SENTENCIA CONSTITUCIONAL 1728/2004-R
Fecha: 28-Oct-2004
SENTENCIA CONSTITUCIONAL 1728/2004-R
Sucre, 28 de octubre de 2004
Expediente: 2004-10016-21-RHC
Distrito: Oruro
Magistrado Relator: Dr. René Baldivieso Guzmán
En revisión la Resolución de 16/2004 de fs. 73 a 75 vta. de 24 de septiembre pronunciada por la Sala Penal Primera de la Corte Superior del Distrito Judicial de Oruro dentro del recurso de hábeas corpus interpuesto por Elisa Leonor Gonzáles Challapa Vda. de Choque contra Mario Mamani Morales, Fiscal Adjunto, alegando la vulneración de su derecho a la libertad de locomoción, previsto por el art. 7 inc. g) de la Constitución Política del Estado (CPE).
I. ANTECEDENTES CON RELEVANCIA JURÍDICA
I.1. Contenido del recurso
I.1.1. Hechos que motivan el recurso
En el escrito de 22 de septiembre de 2004 de fs. 1 a 3 vta., la recurrente manifiesta que dentro del proceso penal que le sigue el Ministerio Público, el 8 de septiembre del año en curso se presentó voluntariamente ante el Fiscal a cuyo cargo estaba la investigación y al Juzgado de Instrucción en lo Penal, al conocer que existía imputación formal en su contra que le fue notificada también en la fecha, además de la aplicación de medidas cautelares de carácter personal; por lo que sin una citación formal concurrió a la Fiscalía del Distrito a la audiencia señalada para la fecha de hoy, al no tener la intención de obstaculizar la averiguación de los hechos ni riesgo de fuga, donde una vez concluida su declaración puso en conocimiento de la autoridad fiscal documentos que acreditan los extremos señalados además de demostrar que es el único sostén económico en su núcleo familiar; empero ilegal y arbitrariamente el Fiscal recurrido dispuso su aprehensión mediante una resolución que carece de fundamentación, la que fue ejecutada por funcionarios policiales, ocasionando de esta manera la violación de su derecho a la libertad, pues en su caso no se presentaron los supuestos previstos por el art. 224 del Código de Procedimiento Penal (CPP).

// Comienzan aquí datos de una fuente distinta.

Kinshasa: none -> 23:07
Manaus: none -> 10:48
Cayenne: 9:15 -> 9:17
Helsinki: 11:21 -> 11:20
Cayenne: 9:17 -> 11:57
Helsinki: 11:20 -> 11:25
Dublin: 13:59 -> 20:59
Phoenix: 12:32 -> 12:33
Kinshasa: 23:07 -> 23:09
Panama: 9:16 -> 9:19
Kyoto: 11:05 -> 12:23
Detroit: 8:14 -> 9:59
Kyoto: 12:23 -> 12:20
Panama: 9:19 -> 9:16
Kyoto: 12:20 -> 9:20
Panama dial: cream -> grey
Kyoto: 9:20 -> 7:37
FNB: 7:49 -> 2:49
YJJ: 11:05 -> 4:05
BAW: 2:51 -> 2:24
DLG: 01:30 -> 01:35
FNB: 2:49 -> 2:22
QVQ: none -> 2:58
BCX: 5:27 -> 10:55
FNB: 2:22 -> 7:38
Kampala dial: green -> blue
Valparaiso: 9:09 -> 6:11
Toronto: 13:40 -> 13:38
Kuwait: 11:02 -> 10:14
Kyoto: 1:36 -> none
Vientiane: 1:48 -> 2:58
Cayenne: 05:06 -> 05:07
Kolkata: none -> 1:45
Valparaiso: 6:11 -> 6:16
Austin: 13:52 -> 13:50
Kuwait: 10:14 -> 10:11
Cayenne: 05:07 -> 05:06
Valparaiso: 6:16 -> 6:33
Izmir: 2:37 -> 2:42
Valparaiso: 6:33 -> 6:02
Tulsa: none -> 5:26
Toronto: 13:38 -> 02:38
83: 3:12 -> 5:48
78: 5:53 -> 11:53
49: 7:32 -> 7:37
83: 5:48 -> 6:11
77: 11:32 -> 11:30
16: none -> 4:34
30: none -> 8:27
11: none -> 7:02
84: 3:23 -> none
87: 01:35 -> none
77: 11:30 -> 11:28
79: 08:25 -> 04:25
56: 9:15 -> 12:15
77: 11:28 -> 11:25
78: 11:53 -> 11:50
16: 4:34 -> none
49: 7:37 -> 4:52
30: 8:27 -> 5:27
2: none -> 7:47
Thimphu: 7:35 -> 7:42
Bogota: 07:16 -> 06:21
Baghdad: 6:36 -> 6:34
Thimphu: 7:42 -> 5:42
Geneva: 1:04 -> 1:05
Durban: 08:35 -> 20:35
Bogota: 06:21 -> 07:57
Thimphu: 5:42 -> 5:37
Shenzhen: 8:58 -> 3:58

Añade la recurrente que la resolución que dispuso su privación de libertad se limita a señalar que su persona fuera responsable penalmente de los ilícitos imputados para concluir haciendo la transcripción de declaraciones obtenidas en la investigación, sin expresar los motivos de hecho y derecho que justifican su determinación conforme lo disponen los arts. 226 y 73 del CPP, no obstante la evidencia contundente de que no concurren los motivos que hacían viable su aprehensión luego de haberse presentado voluntariamente y desvirtuar los peligros a que hacen referencia los arts. 234 y 235 del mismo cuerpo de leyes, ha vulnerado su derecho constitucional de libertad de locomoción.
I.1.2. Derecho y garantía supuestamente vulnerados
Indica el previsto por el art. 7 inc g) de la CPE.
I.1.3. Autoridad recurrida y petitorio
La recurrente interpone hábeas corpus contra Mario Mamani Morales, Fiscal Adjunto, solicitando sea declarado procedente y se repare el daño causado por la autoridad recurrida con las condenaciones emergentes.
I.2. Audiencia y Resolución del Tribunal de hábeas corpus
Efectuada la audiencia pública el 24 de septiembre de 2004, según consta en el acta de fs. 65 a 72, se producen los siguientes actuados:
I.2.1. Ratificación y ampliación del recurso
El abogado de la recurrente ratifica los términos del recurso planteado y añade que el Fiscal demandado cometió un acto ilegal que vulneró el derecho a la libertad, pues conforme lo ha establecido el Tribunal Constitucional a través de sus fallos, una vez realizada la imputación formal el Fiscal puede solicitar al juez cautelar la aplicación de medidas cautelares pero en ningún caso dictarlas, como ha ocurrido en el caso presente.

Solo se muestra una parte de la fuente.